In recent years, the use of microprocessors, especially with the use of microcontrollers, has greatly enhanced the capabilities of PLCs and The difference between PLC and microcomputer control systems is getting smaller and smaller, especially for high-end PLCs.
Take the Mitsubishi FX series basic logic instructions as an example,
We talk about PLC common basic logic instructions:
01 master reset command MC and MCRMC (master command)
Connection for common contacts. After MC is executed, the left bus moves to the back of the MC contact.
MCR (Master reset command)
MCR is the reset command of the MC command, which uses the MCR command to restore the position of the original left bus.
The advantage of using the MCMCR instruction is that it saves a lot of storage units, because when we program, multiple coils are simultaneously controlled by one or a set of contacts, if we are in each coil If the same contacts are connected in the middle, it will occupy a lot of storage units, because the storage unit of the PLC is limited.Using MC and MCR instructions can solve this problem very well.

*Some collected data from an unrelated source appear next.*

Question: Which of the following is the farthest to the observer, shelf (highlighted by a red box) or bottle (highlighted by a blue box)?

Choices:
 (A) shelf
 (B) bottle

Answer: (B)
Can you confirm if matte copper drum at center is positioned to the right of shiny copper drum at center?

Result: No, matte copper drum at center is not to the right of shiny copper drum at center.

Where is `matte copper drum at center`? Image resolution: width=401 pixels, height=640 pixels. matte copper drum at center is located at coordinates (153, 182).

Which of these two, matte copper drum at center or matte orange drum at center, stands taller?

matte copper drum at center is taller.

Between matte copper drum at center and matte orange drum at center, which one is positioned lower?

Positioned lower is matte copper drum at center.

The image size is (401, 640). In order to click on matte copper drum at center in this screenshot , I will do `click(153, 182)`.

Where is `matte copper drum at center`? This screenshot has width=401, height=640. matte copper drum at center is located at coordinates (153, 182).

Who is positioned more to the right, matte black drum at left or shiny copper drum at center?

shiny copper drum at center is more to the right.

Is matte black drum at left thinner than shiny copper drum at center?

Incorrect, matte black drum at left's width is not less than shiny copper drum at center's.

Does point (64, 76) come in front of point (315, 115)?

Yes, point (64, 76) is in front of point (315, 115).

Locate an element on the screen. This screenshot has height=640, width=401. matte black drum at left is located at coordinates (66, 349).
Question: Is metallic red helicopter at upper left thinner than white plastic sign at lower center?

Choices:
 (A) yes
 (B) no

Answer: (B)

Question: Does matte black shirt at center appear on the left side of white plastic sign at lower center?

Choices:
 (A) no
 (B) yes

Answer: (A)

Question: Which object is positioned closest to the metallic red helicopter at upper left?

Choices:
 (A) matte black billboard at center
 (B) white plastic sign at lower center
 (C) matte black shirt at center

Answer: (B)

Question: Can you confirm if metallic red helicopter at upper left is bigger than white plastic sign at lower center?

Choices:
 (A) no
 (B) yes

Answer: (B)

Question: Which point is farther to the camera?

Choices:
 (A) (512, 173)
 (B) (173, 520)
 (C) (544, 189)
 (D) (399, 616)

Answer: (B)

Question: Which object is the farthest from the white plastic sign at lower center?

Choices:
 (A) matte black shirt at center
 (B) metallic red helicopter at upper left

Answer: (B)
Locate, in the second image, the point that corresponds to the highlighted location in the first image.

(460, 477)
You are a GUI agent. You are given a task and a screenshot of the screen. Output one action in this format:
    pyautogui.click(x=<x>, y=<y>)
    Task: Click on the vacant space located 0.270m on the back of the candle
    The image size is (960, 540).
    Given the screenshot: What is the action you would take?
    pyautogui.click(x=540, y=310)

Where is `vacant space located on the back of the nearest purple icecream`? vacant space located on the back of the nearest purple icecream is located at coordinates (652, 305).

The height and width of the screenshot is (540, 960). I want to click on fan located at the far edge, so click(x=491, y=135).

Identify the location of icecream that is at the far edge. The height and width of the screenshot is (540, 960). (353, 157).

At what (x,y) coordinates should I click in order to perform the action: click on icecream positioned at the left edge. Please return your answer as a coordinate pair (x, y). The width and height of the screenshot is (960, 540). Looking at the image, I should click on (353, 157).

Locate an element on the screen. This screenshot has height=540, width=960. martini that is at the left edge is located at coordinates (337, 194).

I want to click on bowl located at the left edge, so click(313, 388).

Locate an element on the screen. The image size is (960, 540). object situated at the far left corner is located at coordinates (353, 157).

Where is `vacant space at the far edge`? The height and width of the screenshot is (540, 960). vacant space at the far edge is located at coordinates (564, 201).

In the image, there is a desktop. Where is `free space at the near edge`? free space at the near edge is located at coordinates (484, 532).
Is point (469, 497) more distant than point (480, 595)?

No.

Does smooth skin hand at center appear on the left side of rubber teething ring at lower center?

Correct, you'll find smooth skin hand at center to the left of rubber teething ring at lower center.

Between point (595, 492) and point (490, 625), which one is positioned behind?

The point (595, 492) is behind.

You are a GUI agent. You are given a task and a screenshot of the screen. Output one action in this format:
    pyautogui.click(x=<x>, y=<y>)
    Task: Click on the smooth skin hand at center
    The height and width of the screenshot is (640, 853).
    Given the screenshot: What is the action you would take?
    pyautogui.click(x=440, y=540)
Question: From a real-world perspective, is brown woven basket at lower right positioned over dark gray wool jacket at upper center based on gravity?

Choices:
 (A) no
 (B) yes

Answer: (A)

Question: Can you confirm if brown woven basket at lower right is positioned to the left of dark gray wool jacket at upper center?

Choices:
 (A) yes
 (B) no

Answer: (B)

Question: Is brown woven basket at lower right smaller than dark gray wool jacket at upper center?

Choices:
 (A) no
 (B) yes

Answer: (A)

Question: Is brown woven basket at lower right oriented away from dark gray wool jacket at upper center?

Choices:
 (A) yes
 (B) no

Using MC NO M0 to realize the left bus shift to the right, so that Y0 and Y1 are under the control of X0, among them N0 indicates the nesting level. With MCR, N0 returns to the original left bus state. If m0 is disconnected, MC will be skipped and the instruction between MCRs will be executed downward.
1, MC, the target component of the MCR program instruction is Y He M , but special auxiliary relays cannot be used.The MC occupies 3 program steps, and the MCR occupies 2 program steps;
2. The product of the MC and the MCR when the input contact of the MC instruction is disconnected Counting timer, the counter, the component driven by the complex position bit remains unchanged.
02 Set and reset command SET, RST
SET set instruction is to set and hold the target component being operated.
RST reset command resets the target object being operated and keeps it clear status.
As shown above: When X000 is normally on, Y000 becomes It is in the ON state and remains in this state. Even if X000 turns off the ON state of Y000, it remains unchanged. Only when X1 is normally open and closed, Y0 becomes OFF and remains, even if X1 is normally open and disconnected, Y0 It is still in the OFF state.
03 punch output command PLS, PLF
PLS rising edge Pulse command:
Generate a pulse output pulse period on the rising edge of the input signal;
PLF falling edge pulse command:
Generate a pulse output for the scan cycle on the falling edge of the input signal.
1, PLS, PLF instruction target components are Y and M;
2. When using PLS, the target component is ON only during one scan cycle after the drive input is ON;
3. When using PLF, it only uses the falling edge of the input signal to drive, the other is the same as PLS.
When the normally open contact X0 is broken, it will produce a rise Along the pulse, M0 turns on and sets Y0. X1 generates a falling edge pulse from the moment of breaking to pass, and M1 turns on and resets Y0.